Best practice summary

Do

  • Keep your srcStageMask as early as possible in the pipeline.

  • Keep your dstStageMask as late as possible in the pipeline.

  • Review if your dependencies are pointing forwards (vertex/compute -> fragment) or backwards (fragment -> vertex/compute) through the pipeline, and minimize use of backwards-facing dependencies unless you can add sufficient latency between generation of a resource and its consumption to hide the scheduling bubble it introduces.

  • Use srcStageMask = ALL_GRAPHICS_BIT and dstStageMask = FRAGMENT_SHADING_BIT when synchronizing render passes with each other.

  • Minimize use of TRANSFER copy operations — zero copy algorithms are more efficient if possible — and always review their impact on the hardware pipelining.

  • Only use intra-queue barriers when you need to, and put as much work as possible between barriers.

Don’t

  • Assume that render passes are synchronized by default.

  • Needlessly starve the hardware for work; aim to overlap vertex/compute with fragment processing.

  • Use the following srcStageMaskdstStageMask synchronization pairings because they will often cause a full drain of the pipeline:

  • BOTTOM_OF_PIPE_BITTOP_OF_PIPE_BIT

  • ALL_GRAPHICS_BITALL_GRAPHICS_BIT

  • ALL_COMMANDS_BITALL_COMMANDS_BIT

  • Use a VkEvent if you’re signaling and waiting for that event right away, use vkCmdPipelineBarrier() instead.

  • Use a VkSemaphore for dependency management within a single queue.

Impact

  • Getting pipeline barriers wrong might either starve GPU of work (too much synchronization) or cause rendering corruption (too little synchronization).

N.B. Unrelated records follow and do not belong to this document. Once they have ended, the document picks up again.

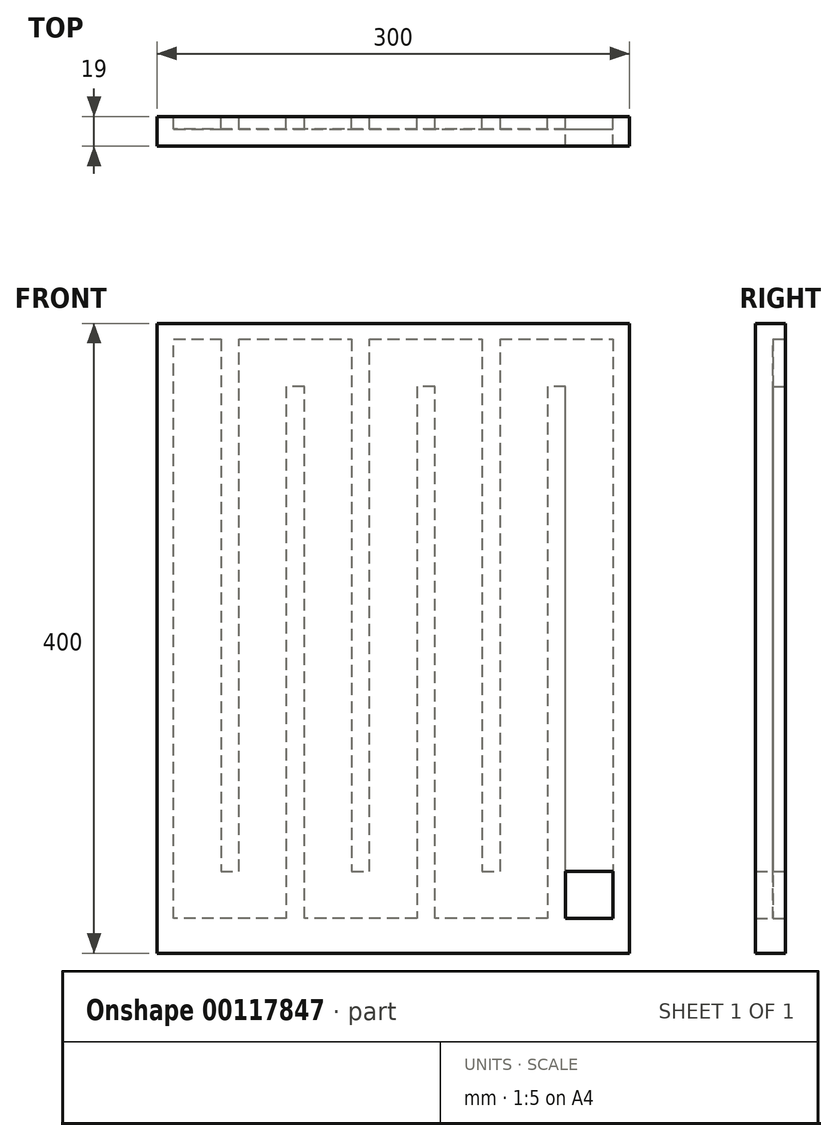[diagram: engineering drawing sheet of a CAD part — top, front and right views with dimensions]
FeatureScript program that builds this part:
annotation { "Feature Type Name" : "Feature", "Feature Type Description" : "" }
export const myFeature = defineFeature(function(context is Context, id is Id, definition is map)
    precondition{}
    {
        {
            var Q0;
            Q0=qCreatedBy(makeId("Front.planeOp"),FACE);
            var sketch = newSketch(context, id + "F0", { "sketchPlane" : qUnion([Q0])});
            skLineSegment(sketch, "E0.bottom", {"start": v(-152.58, 165.2) * mm, "end": v(147.42, 165.2) * mm});
            skLineSegment(sketch, "E0.top", {"start": v(-152.58, -234.8) * mm, "end": v(147.42, -234.8) * mm});
            skLineSegment(sketch, "E0.left", {"start": v(-152.58, 165.2) * mm, "end": v(-152.58, -234.8) * mm});
            skLineSegment(sketch, "E0.right", {"start": v(147.42, 165.2) * mm, "end": v(147.42, -234.8) * mm});
            skSolve(sketch);
        }
        {
            var Q0;
            Q0 = qSketchRegion(id + "F0", true);
            extrude(context, id + "F1", {"entities" : qUnion([Q0]), "depth" : 19 * mm});
        }
        {
            var Q0;
            Q0=makeQuery(id+"F1.opExtrude","CAP_FACE",FACE,{"disambiguationData":[OSD([sQuery(id+"F0.wireOp",EDGE,"E0.bottom"),sQuery(id+"F0.wireOp",EDGE,"E0.top"),sQuery(id+"F0.wireOp",EDGE,"E0.left"),sQuery(id+"F0.wireOp",EDGE,"E0.right")])],"isStart":true});
            var sketch = newSketch(context, id + "F2", { "sketchPlane" : qUnion([Q0])});
            skLineSegment(sketch, "E1", {"start": v(-136.92, -212.8) * mm, "end": v(-106.92, -212.8) * mm});
            skLineSegment(sketch, "E2", {"start": v(-106.92, -212.8) * mm, "end": v(-106.92, 125.2) * mm});
            skLineSegment(sketch, "E3", {"start": v(-106.92, 125.2) * mm, "end": v(-95.42, 125.2) * mm});
            skLineSegment(sketch, "E4", {"start": v(-95.42, 125.2) * mm, "end": v(-95.42, -212.8) * mm});
            skLineSegment(sketch, "E5", {"start": v(-95.42, -212.8) * mm, "end": v(-23.92, -212.8) * mm});
            skLineSegment(sketch, "E6", {"start": v(-23.92, -212.8) * mm, "end": v(-23.92, 125.2) * mm});
            skLineSegment(sketch, "E7", {"start": v(-23.92, 125.2) * mm, "end": v(-12.42, 125.2) * mm});
            skLineSegment(sketch, "E8", {"start": v(-12.42, 125.2) * mm, "end": v(-12.42, -212.8) * mm});
            skLineSegment(sketch, "E9", {"start": v(-12.42, -212.8) * mm, "end": v(59.08, -212.8) * mm});
            skLineSegment(sketch, "E10", {"start": v(59.08, -212.8) * mm, "end": v(59.08, 125.2) * mm});
            skLineSegment(sketch, "E11", {"start": v(59.08, 125.2) * mm, "end": v(70.58, 125.2) * mm});
            skLineSegment(sketch, "E12", {"start": v(70.58, 125.2) * mm, "end": v(70.58, -212.8) * mm});
            skLineSegment(sketch, "E13", {"start": v(70.58, -212.8) * mm, "end": v(142.08, -212.8) * mm});
            skLineSegment(sketch, "E14", {"start": v(142.08, -212.8) * mm, "end": v(142.08, 155.2) * mm});
            skLineSegment(sketch, "E15", {"start": v(142.08, 155.2) * mm, "end": v(112.08, 155.2) * mm});
            skLineSegment(sketch, "E16", {"start": v(112.08, 155.2) * mm, "end": v(112.08, -182.8) * mm});
            skLineSegment(sketch, "E17", {"start": v(112.08, -182.8) * mm, "end": v(100.58, -182.8) * mm});
            skLineSegment(sketch, "E18", {"start": v(100.58, -182.8) * mm, "end": v(100.58, 155.2) * mm});
            skLineSegment(sketch, "E19", {"start": v(100.58, 155.2) * mm, "end": v(29.08, 155.2) * mm});
            skLineSegment(sketch, "E20", {"start": v(29.08, 155.2) * mm, "end": v(29.08, -182.8) * mm});
            skLineSegment(sketch, "E21", {"start": v(29.08, -182.8) * mm, "end": v(17.58, -182.8) * mm});
            skLineSegment(sketch, "E22", {"start": v(17.58, -182.8) * mm, "end": v(17.58, 155.2) * mm});
            skLineSegment(sketch, "E23", {"start": v(17.58, 155.2) * mm, "end": v(-53.92, 155.2) * mm});
            skLineSegment(sketch, "E24", {"start": v(-53.92, 155.2) * mm, "end": v(-53.92, -182.8) * mm});
            skLineSegment(sketch, "E25", {"start": v(-53.92, -182.8) * mm, "end": v(-65.42, -182.8) * mm});
            skLineSegment(sketch, "E26", {"start": v(-65.42, -182.8) * mm, "end": v(-65.42, 155.2) * mm});
            skLineSegment(sketch, "E27", {"start": v(-65.42, 155.2) * mm, "end": v(-136.92, 155.2) * mm});
            skLineSegment(sketch, "E28", {"start": v(-136.92, 155.2) * mm, "end": v(-136.92, -212.8) * mm});
            skSolve(sketch);
        }
        {
            var Q0;
            Q0 = qSketchRegion(id + "F2", true);
            extrude(context, id + "F3", {"entities" : qUnion([Q0]), "operationType" : NewBodyOperationType.REMOVE, "oppositeDirection" : true, "depth" : 8 * mm});
        }
        {
            var Q0;
            Q0=makeQuery(id+"F3.boolean.opBoolean","COPY",FACE,{"derivedFrom":makeQuery(id+"F3.opExtrude","CAP_FACE",FACE,{"disambiguationData":[OSD([sQuery(id+"F2.wireOp",EDGE,"E1"),sQuery(id+"F2.wireOp",EDGE,"E2"),sQuery(id+"F2.wireOp",EDGE,"E3"),sQuery(id+"F2.wireOp",EDGE,"E4"),sQuery(id+"F2.wireOp",EDGE,"E5"),sQuery(id+"F2.wireOp",EDGE,"E6"),sQuery(id+"F2.wireOp",EDGE,"E7"),sQuery(id+"F2.wireOp",EDGE,"E8"),sQuery(id+"F2.wireOp",EDGE,"E9"),sQuery(id+"F2.wireOp",EDGE,"E10"),sQuery(id+"F2.wireOp",EDGE,"E11"),sQuery(id+"F2.wireOp",EDGE,"E12"),sQuery(id+"F2.wireOp",EDGE,"E13"),sQuery(id+"F2.wireOp",EDGE,"E14"),sQuery(id+"F2.wireOp",EDGE,"E15"),sQuery(id+"F2.wireOp",EDGE,"E16"),sQuery(id+"F2.wireOp",EDGE,"E17"),sQuery(id+"F2.wireOp",EDGE,"E18"),sQuery(id+"F2.wireOp",EDGE,"E19"),sQuery(id+"F2.wireOp",EDGE,"E20"),sQuery(id+"F2.wireOp",EDGE,"E21"),sQuery(id+"F2.wireOp",EDGE,"E22"),sQuery(id+"F2.wireOp",EDGE,"E23"),sQuery(id+"F2.wireOp",EDGE,"E24"),sQuery(id+"F2.wireOp",EDGE,"E25"),sQuery(id+"F2.wireOp",EDGE,"E26"),sQuery(id+"F2.wireOp",EDGE,"E27"),sQuery(id+"F2.wireOp",EDGE,"E28")])],"isStart":false})});
            var sketch = newSketch(context, id + "F4", { "sketchPlane" : qUnion([Q0])});
            skLineSegment(sketch, "E29.bottom", {"start": v(-106.92, -212.8) * mm, "end": v(-136.92, -212.8) * mm});
            skLineSegment(sketch, "E29.top", {"start": v(-106.92, -182.8) * mm, "end": v(-136.92, -182.8) * mm});
            skLineSegment(sketch, "E29.left", {"start": v(-106.92, -212.8) * mm, "end": v(-106.92, -182.8) * mm});
            skLineSegment(sketch, "E29.right", {"start": v(-136.92, -212.8) * mm, "end": v(-136.92, -182.8) * mm});
            skSolve(sketch);
        }
        {
            var Q0;
            Q0 = qSketchRegion(id + "F4", true);
            extrude(context, id + "F5", {"entities" : qUnion([Q0]), "operationType" : NewBodyOperationType.ADD, "oppositeDirection" : true, "depth" : 11 * mm});
        }
        {
            var Q0;
            Q0 = qSketchRegion(id + "F4", true);
            extrude(context, id + "F6", {"entities" : qUnion([Q0]), "operationType" : NewBodyOperationType.REMOVE, "oppositeDirection" : true, "depth" : 11 * mm});
        }
    });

Getting this just right is a critical component of any Vulkan application.

  • Note that the presence of two distinct hardware slots which are scheduled independently for different types of workload is one aspect where tile-based GPUs like Mali are very different to desktop immediate-mode renderers. Expect to have to tune your pipelining to work well on a tile-based GPU when porting content from a desktop GPU.

Debugging

  • Look through the rendering pipeline for any case of missing synchronization between passes.

  • If on a Mali GPU, use Streamline Performance Analyzer to visualize the Arm CPU and GPU activity on both GPU hardware slots. You can quickly see if there are bubbles in scheduling either locally to the GPU hardware (indicative of a stage dependency issue) or globally across both CPU and GPU (indicative of a blocking CPU call being used).